A new electronics pathway that uses orbital currents instead of spin, enabling efficient, low-cost orbitronic devices without magnets, voltage, or rare materials, and advancing next-gen semiconductor technologies.
A team of physicists at NC State University has demonstrated a method to generate electrical current using the orbital motion of electrons, potentially unlocking a new class of ultra-efficient electronic devices. The study centres on “orbitronics,” an emerging field that leverages an electron’s orbital angular momentum rather than its charge or spin. Electrons inherently possess three properties—charge, spin and orbital motion—but most modern electronics rely primarily on charge, while spintronics exploits spin. Orbitronics aims to go further by tapping orbital behaviour for data processing and transport.
The key advance comes from harnessing “chiral phonons”—collective atomic vibrations that move in circular patterns. Researchers showed that these vibrations can directly transfer angular momentum to electrons, generating orbital currents in materials without requiring magnetic fields or external voltage. This eliminates a major bottleneck in orbitronics. Traditional approaches rely on magnetic materials or complex inputs, adding cost and limiting scalability. The new method instead works with abundant, lightweight materials such as quartz, significantly lowering barriers to practical deployment.

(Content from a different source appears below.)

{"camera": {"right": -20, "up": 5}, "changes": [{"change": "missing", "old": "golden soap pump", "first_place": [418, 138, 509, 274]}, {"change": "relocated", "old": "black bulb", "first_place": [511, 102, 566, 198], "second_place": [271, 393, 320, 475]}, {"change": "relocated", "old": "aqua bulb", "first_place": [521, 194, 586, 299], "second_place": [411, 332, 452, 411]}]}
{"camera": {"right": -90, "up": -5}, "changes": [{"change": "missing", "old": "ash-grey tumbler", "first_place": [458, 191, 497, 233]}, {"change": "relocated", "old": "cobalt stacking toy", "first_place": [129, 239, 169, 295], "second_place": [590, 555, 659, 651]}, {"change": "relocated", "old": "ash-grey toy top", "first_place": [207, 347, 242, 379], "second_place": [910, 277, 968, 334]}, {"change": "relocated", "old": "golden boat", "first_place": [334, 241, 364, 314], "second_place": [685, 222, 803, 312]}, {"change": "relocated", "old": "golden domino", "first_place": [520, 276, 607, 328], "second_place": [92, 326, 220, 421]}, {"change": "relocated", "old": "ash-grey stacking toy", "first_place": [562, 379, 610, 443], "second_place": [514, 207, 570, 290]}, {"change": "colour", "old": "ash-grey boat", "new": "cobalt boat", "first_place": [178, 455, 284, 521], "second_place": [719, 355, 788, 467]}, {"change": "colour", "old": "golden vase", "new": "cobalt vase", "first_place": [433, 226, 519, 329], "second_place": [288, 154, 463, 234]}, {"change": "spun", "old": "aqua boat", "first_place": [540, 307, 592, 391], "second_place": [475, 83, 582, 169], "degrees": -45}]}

Notably, the research demonstrates orbital current generation in non-magnetic materials for the first time, a milestone that simplifies device architecture. The process also introduces what researchers describe as an “orbital Seebeck effect,” where thermal energy drives orbital motion—opening pathways for energy-efficient electronics. The implications are substantial for next-generation semiconductor design. Orbitronic systems could enable faster data processing with lower power consumption, aligning with industry demands for energy-efficient computing hardware.

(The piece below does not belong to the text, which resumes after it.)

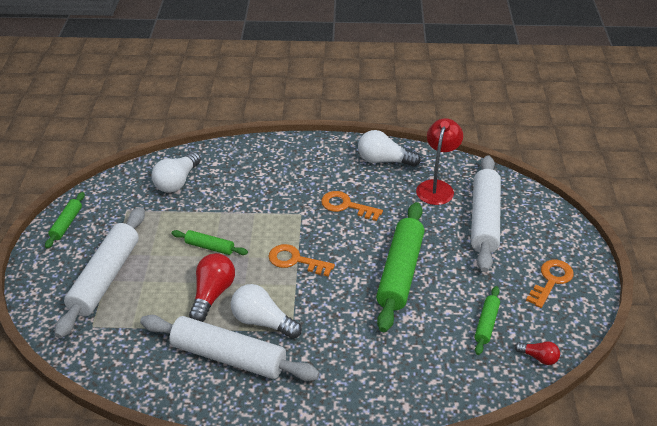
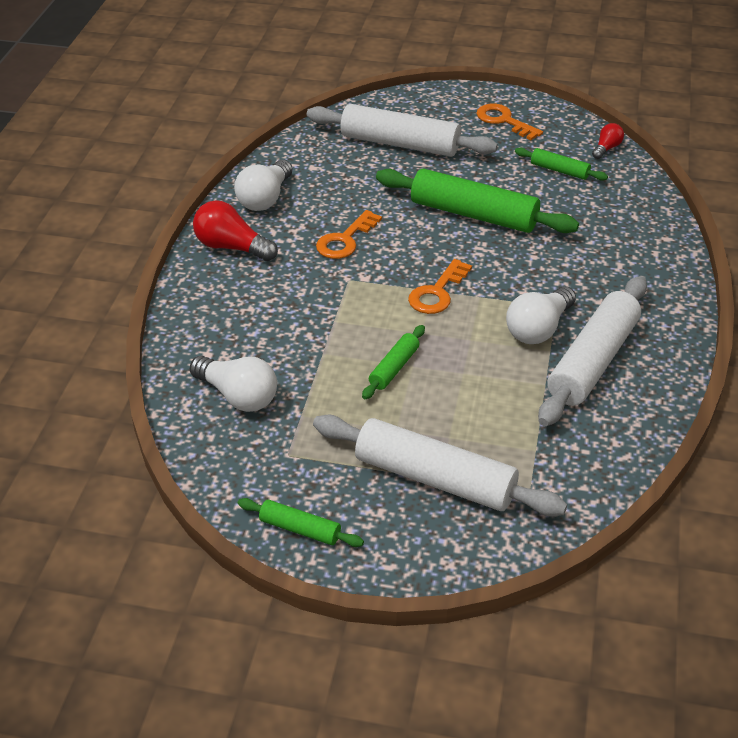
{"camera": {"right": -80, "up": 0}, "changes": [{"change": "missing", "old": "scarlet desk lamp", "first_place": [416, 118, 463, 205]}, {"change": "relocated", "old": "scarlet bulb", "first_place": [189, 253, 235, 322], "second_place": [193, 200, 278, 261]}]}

While still in its early stages, the work provides a scalable mechanism for generating orbital currents, addressing a long-standing challenge in the field. Researchers say it also deepens understanding of how atomic structure and electron dynamics interact, which could accelerate development of practical orbitronic devices. As computing workloads continue to rise, orbitronics may emerge as a viable alternative to conventional electronics—offering a new foundation for high-efficiency chips and advanced electronic systems.